Following the Money - French bank activities in tax havens

Tuesday, March 1, 2016

France - What are the banks up to in tax havens? Since the financial crisis in 2008, this question has been regularly asked as tax avoidance and evasion scandals have filled the press time and time again.

First of all, concerns have arisen about the way banks use tax havens for the same purposes as other multinationals – they can artificially transfer profits made in the countries where they actually operate to reduce their tax bill. Some scandals, like Swissleaks which broke in February 2015, demonstrate that banks can also use tax havens to allow their customers to cheat the tax authorities. Others, like the collapse of the UK’s Northern Rock bank in 2007 show how banks use these territories’ lack of transparency to avoid their regulatory obligations. Such practices could not exist without legal and administrative facilities, minimal tax rates and the lack of transparency inherent in tax havens. Importantly, tax havens aren’t for tax purposes only. To be precise we ought to speak consistently of tax, legal and regulatory havens.

Each of these practices has serious consequences.

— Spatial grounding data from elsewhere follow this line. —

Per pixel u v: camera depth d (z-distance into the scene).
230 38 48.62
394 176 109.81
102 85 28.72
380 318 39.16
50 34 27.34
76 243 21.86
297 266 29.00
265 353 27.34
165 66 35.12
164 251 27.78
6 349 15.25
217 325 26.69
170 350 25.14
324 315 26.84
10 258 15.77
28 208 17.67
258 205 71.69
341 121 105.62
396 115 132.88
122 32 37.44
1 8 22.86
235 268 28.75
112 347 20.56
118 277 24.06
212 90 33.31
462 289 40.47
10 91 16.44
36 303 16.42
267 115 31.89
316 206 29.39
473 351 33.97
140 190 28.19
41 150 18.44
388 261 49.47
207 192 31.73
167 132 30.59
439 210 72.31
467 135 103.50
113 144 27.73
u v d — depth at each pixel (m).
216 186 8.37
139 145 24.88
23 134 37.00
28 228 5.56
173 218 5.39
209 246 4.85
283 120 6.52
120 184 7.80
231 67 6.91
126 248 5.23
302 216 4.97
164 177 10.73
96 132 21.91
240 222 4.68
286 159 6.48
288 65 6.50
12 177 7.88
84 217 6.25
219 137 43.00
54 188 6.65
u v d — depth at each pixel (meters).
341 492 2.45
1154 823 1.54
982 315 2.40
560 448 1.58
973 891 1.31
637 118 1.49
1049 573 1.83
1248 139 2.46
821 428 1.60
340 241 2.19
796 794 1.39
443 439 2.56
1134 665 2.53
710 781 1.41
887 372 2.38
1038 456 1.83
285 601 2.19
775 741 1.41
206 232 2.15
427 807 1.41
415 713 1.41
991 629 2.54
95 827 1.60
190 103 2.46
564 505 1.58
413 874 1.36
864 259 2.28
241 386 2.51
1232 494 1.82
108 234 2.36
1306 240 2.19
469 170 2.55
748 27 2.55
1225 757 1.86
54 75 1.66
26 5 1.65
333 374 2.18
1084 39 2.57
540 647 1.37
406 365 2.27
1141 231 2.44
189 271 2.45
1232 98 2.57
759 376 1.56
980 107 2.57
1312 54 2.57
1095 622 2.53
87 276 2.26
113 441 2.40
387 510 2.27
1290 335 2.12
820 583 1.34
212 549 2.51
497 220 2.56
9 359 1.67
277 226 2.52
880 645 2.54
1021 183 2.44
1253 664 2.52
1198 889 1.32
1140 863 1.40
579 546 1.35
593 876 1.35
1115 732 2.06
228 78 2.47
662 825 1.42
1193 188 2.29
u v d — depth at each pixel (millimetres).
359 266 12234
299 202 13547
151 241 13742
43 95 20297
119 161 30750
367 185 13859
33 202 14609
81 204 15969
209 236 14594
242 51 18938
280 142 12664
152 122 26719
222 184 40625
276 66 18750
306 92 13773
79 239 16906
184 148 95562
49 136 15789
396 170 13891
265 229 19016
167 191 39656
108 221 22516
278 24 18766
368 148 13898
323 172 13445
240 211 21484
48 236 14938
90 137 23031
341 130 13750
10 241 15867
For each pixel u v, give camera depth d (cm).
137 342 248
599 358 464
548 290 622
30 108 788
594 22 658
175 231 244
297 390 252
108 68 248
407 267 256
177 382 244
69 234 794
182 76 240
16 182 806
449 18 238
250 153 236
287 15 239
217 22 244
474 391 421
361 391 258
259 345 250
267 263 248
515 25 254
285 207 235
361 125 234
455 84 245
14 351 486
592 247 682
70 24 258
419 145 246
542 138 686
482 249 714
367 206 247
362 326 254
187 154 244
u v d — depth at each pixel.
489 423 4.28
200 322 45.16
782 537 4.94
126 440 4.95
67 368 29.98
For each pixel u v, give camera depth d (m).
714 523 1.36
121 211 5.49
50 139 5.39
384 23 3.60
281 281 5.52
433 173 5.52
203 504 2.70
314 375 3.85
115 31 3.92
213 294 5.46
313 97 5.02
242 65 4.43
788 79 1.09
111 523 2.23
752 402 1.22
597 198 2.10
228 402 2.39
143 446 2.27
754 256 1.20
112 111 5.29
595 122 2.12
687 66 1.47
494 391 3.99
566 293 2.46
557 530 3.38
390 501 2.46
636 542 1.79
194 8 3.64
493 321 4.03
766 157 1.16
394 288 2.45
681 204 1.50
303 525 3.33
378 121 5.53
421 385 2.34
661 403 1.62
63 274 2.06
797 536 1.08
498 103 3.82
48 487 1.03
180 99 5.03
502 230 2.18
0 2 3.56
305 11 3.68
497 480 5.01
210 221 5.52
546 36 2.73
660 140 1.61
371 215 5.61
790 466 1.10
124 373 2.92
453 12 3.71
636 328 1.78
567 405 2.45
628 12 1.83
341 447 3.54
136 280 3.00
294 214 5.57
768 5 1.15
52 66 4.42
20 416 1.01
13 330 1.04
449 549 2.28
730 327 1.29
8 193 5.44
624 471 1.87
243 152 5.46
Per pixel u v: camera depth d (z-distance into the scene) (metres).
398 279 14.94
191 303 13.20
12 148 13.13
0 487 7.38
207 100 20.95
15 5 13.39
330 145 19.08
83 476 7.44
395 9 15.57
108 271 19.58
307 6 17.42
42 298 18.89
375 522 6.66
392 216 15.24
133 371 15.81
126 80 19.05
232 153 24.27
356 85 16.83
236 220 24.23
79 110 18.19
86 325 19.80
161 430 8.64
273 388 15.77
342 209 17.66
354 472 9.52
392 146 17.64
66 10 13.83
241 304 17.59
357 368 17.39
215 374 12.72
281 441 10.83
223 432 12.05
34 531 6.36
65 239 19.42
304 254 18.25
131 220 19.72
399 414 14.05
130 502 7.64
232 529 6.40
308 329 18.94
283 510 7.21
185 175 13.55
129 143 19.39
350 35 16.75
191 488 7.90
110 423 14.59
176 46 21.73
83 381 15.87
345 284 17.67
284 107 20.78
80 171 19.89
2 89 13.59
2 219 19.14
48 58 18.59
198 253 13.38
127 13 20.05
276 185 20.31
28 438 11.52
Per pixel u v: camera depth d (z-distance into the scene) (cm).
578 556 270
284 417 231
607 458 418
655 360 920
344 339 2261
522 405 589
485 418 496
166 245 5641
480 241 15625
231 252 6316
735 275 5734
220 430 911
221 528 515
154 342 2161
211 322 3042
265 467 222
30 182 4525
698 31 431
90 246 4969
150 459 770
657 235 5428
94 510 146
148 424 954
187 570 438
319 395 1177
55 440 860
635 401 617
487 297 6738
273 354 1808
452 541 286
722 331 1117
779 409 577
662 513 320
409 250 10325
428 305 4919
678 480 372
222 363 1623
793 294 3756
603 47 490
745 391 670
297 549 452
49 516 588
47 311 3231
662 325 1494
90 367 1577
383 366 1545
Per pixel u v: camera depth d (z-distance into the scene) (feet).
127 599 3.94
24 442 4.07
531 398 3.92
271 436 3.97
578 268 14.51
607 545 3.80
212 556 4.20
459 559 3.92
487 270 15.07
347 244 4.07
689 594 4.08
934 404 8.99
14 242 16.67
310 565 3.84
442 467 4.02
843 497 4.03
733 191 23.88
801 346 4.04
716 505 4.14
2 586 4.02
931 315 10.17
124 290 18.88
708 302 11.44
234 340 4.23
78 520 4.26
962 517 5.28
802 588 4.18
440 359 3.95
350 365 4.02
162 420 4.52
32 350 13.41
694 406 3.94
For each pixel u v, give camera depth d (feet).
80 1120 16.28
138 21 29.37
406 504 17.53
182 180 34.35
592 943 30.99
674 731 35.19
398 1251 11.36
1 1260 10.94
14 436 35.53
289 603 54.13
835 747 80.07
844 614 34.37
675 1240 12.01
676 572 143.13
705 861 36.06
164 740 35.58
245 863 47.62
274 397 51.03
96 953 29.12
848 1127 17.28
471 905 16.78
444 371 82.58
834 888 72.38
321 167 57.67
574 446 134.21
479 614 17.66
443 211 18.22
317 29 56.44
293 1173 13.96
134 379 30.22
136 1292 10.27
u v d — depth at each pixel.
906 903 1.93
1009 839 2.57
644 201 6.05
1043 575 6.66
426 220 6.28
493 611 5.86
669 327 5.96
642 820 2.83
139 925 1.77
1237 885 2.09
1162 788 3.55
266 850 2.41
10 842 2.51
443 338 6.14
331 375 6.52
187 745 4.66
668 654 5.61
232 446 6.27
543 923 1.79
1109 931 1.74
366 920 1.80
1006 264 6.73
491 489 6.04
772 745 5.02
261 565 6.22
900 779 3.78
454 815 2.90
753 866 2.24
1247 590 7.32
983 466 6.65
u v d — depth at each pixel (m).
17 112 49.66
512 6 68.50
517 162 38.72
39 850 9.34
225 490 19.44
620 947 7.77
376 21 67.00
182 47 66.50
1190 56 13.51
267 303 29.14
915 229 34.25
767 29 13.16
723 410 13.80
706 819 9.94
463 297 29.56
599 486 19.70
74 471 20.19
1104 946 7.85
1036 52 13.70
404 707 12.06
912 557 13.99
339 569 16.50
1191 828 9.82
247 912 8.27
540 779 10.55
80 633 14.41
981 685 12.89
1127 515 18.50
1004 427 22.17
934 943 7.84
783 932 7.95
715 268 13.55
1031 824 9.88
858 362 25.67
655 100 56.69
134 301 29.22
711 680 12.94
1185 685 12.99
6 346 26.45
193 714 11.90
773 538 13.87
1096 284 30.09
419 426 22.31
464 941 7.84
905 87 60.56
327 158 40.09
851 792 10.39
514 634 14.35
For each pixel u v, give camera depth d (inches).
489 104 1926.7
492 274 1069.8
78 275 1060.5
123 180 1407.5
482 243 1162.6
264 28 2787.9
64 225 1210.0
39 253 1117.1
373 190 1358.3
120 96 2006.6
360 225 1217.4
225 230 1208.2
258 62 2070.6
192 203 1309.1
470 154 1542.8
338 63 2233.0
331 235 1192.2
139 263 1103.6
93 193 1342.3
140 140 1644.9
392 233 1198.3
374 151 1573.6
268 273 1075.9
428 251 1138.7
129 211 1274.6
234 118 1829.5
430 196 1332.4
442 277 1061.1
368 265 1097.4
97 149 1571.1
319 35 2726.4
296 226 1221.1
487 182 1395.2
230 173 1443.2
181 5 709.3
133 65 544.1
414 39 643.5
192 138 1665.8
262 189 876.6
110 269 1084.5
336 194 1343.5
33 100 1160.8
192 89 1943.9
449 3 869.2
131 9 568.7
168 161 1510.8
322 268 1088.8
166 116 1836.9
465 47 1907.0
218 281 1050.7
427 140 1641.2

With regards to tax, it means hundreds of billions of euros go unpaid to the treasuries of countries in the North as well as the South. This vast amount of money is vital for funding public services, infrastructure and social services as well as redistributing wealth in order to reduce growing inequality. According to a recent parliamentary report, France loses between €40 and €60 billion in tax revenue each year, which is almost equivalent to the national education budget, one of the top budget areas of 2015. In addition to the countries in the North, it must be emphasized developing countries are particularly affected by tax evasion and avoidance. A recent IMF study revealed that the loss of tax revenue due to tax evasion by large corporations is proportionately 30% greater in developing countries than in the OECD. With regards to regulation, the consequences are just as serious. Banks are allowed to avoid their regulatory obligations by being permitted to vastly exceed normal prudential ratios. Regulatory havens seriously endanger the international financial system.

All that could be done was register the widespread presence of banks in tax havens, speculate about why they selected these locations and reflect on vague responses; that they had set up there, as elsewhere, “for business reasons” and “to serve local customers”. An impenetrable veil protected their international activities, as is the case today for large multinationals. In 2013, following the widespread involvement of civil society, a first step towards transparency was made. French and European banks are now required to publish information on their activities (profits and turnover), staff, tax paid and subsidies received in each territory in which they are established, including tax havens.

The purpose of such country-by-country reporting - a key means by which to combat tax avoidance - is to allow everyone to know if banks are really operating in tax haven territories, or if they are using them to offshore profits artificially, to avoid tax or to manage certain high risk assets and thus avoid their regulatory obligations.

CCFD-Terre Solidaire, Oxfam France and Secours Catholique – Caritas France, in partnership with the Plateforme Paradis Fiscaux et Judiciaires8 [tax and legal havens platform] (PPFJ) analysed the data for the five biggest French banks. This investigation followed a previous report on the initial information the banks published in 2014. Newly released information (of profits and taxes) allows us to produce new indicators that confirm our initial hypothesis – not only are tax havens at the heart of French international banking, but how the banks use them is very specific. The information shows that French banks make a third of their profits in overseas tax havens, yet they only represent a quarter of their reported international business, a fifth of their taxes and just a sixth of their employees. These figures alone show the disconnection between the territories in which banks operate and have staff, and those from which they derive their profits.